As a senior engineer I review applications and occasionally do first interviews. If a github link is offered I absolutely look at it first and pretty deeply, because it's a familiar format that doesn't require downloads, unzips or installs (I have other things to do). I look at it even before I open the resume to see the name/age/gender (partially a personal rule to reduce bias). It's a good insight into a candidate's interests and real skill-set (can't trust a list of languages written on a resume)

Not having a presence on github isn't fatal, as long as a portfolio is provided in some other easy-to-digest format.

 

I find it really funny that a lot of developers are thinking "Oh my gosh! I must have a presence online with my own blog and social media posts showing how smart I am because some guy with his own blog told me I need one!"

 

While I've noticed that employers typically don't look at my GitHub. I generally do get questions about my blog in interviews. And the interview process seems to be more streamlined since I started a blog. Not sure if that is related.
I don't blog often. I typically blog about things I found hard to get info on, or gotchas.
Also do talks at your local meetups.

 

Out of about a dozen software interviews in my young career I have had 2 interviewers mention my Github, and one who actually took a deep look around.

As an interviewer myself I like to take a look for a Github profile, mostly to see what a candidate is interested in and ask them questions about their projects. I certainly don't put too much weight on the account itself (unless it is very impressive).

 

I think that one of the main reasons I got hired as a front-end dev was my Github profile and amount of my activity in the previous year. I work for a relatively big startup now and they are actively contributing to open source stuff so that might be the reason they were interested in my Github/Gitlab account. My suggestion is that it doesn't hurt to have some code on GH an to be relatively active there, just in case :) If you love open source as I do, then even better!

 

For me, absolutely! I've just been through a series of interviews with different companies (all greatly enjoyable experiences) and quite a few had a look at my Github and my Codepen pages. Not only did one company bring up my projects, but they also had a look at my style of commits and what I was into at the moment.

I had no idea that companies would look at my Github so actively, but in the end it worked out pretty well for me, even if my Github doesn't contain project with loads of stars.

 

I've been hiring now on and off as a developer myself for 10 year or more. I never ever look at anybody's previous code. It isn't a good indicator of anything to me.

I've worked with some of the 'big names' with large open source contributions and what you learn pretty quickly is they're hardly ever solving the hard problems you find when you're in a domain for a few years or more. Not to bag on anyone because open source contributions are important but they're general in a different space of problems to what you might find in a full time job. The pressures an incentives are different.

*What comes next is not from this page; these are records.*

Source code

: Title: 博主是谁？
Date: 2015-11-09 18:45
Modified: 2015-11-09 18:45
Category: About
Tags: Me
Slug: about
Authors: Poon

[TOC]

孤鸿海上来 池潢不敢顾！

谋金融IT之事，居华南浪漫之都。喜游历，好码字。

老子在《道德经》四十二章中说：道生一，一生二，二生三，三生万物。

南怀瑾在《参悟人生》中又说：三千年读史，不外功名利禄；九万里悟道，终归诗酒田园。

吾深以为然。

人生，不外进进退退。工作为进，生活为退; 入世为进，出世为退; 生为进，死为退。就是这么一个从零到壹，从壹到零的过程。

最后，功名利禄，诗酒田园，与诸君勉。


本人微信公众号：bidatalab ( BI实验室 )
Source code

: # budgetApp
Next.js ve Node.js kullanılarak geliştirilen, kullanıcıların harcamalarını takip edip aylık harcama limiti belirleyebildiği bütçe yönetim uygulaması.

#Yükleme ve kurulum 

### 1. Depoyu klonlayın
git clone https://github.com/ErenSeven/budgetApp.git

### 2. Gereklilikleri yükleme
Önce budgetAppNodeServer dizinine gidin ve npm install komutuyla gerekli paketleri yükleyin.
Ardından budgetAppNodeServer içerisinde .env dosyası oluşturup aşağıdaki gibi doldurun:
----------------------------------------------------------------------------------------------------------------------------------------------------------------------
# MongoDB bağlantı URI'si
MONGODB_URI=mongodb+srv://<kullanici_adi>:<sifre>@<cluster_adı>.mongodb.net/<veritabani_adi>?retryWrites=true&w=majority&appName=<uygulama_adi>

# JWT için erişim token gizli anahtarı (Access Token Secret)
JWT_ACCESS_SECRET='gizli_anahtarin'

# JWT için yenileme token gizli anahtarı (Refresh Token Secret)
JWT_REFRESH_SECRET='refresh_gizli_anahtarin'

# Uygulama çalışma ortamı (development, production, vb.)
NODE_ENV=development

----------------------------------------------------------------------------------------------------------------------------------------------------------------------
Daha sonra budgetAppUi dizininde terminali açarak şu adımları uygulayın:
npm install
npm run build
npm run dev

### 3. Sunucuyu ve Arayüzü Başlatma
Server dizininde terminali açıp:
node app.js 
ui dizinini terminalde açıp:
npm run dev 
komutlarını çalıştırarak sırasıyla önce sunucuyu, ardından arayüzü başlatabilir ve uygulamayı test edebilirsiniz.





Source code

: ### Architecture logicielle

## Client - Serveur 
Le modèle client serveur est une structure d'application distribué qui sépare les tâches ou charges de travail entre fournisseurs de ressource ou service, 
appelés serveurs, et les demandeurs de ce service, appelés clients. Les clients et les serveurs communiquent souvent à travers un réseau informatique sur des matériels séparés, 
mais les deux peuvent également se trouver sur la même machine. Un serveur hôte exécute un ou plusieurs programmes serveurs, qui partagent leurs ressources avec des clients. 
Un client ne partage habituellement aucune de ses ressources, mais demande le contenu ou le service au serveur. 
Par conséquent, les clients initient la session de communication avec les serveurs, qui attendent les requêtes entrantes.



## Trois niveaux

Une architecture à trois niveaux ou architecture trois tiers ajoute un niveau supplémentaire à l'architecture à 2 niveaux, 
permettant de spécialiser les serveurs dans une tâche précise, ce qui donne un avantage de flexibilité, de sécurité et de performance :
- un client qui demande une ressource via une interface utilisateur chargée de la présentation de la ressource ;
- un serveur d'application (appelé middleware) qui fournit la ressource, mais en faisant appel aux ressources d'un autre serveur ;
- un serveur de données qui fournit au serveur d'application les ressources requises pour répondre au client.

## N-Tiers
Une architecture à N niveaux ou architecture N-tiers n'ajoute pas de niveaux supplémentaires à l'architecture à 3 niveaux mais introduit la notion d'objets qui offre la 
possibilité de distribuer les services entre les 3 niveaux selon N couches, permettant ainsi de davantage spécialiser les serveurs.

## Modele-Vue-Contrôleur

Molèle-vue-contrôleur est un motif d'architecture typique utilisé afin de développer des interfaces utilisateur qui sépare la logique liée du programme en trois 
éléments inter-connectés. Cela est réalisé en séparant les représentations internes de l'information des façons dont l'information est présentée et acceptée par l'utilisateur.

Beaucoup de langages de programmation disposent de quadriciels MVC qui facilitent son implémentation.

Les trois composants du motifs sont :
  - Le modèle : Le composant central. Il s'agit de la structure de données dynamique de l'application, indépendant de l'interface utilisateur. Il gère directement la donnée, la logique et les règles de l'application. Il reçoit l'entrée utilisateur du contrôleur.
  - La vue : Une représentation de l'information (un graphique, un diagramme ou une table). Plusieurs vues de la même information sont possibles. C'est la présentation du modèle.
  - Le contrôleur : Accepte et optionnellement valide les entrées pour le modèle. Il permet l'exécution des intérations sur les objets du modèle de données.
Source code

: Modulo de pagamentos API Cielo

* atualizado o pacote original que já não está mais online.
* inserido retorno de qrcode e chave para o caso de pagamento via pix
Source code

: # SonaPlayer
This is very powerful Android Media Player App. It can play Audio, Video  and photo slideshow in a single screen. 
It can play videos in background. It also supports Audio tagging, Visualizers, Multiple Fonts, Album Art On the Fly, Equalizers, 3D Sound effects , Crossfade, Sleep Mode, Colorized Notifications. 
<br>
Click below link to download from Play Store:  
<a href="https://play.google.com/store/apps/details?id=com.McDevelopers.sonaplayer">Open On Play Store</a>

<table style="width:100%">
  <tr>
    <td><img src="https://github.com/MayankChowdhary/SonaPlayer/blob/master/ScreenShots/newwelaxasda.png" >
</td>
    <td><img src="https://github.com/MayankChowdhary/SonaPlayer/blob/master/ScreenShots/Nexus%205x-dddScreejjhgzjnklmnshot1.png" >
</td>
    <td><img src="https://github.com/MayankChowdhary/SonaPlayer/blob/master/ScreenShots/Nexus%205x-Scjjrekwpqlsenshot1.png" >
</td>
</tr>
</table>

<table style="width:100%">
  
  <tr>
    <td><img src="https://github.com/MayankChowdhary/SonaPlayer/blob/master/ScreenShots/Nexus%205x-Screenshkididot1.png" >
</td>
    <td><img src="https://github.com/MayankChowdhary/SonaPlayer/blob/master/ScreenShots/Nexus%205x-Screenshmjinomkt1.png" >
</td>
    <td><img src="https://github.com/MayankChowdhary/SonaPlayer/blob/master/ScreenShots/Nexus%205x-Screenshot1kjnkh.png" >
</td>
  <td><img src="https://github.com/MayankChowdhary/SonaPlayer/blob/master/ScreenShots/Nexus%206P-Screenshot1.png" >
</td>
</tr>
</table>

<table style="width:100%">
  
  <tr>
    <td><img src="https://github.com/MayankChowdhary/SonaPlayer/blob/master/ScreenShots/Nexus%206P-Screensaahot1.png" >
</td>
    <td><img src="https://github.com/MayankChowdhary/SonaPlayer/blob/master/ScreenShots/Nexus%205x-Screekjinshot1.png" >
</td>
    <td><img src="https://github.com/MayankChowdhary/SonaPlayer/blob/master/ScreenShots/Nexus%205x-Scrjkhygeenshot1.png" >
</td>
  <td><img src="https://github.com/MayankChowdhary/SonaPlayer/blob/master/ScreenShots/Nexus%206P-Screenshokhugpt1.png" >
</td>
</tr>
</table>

Personally I'd far rather focus on what the person is interested in and how they problem solve and whether these are going to mesh with the problem/s we're already solving on the team they want to join.

All the best developers I've worked with do next to no work you could ever even see due to NDAs and professional etiquette. Personally I've never worked on code professionally that I could show to another developer even if I wanted to and not to toot my own horn but I've never needed to provide a resume in the last 15 years.

I think the whole aesthetic of "code ninjas" and having a large amount of public contribution hasn't shown any value to me. Generally the best developers are the best not because of the code they write but the way they think and communicate anyway.

 

I do hiring for MousePaw Media, and I absolutely look at GitHub!

I also look at any other social media connected with your name, email, or usernames. What you do online matters!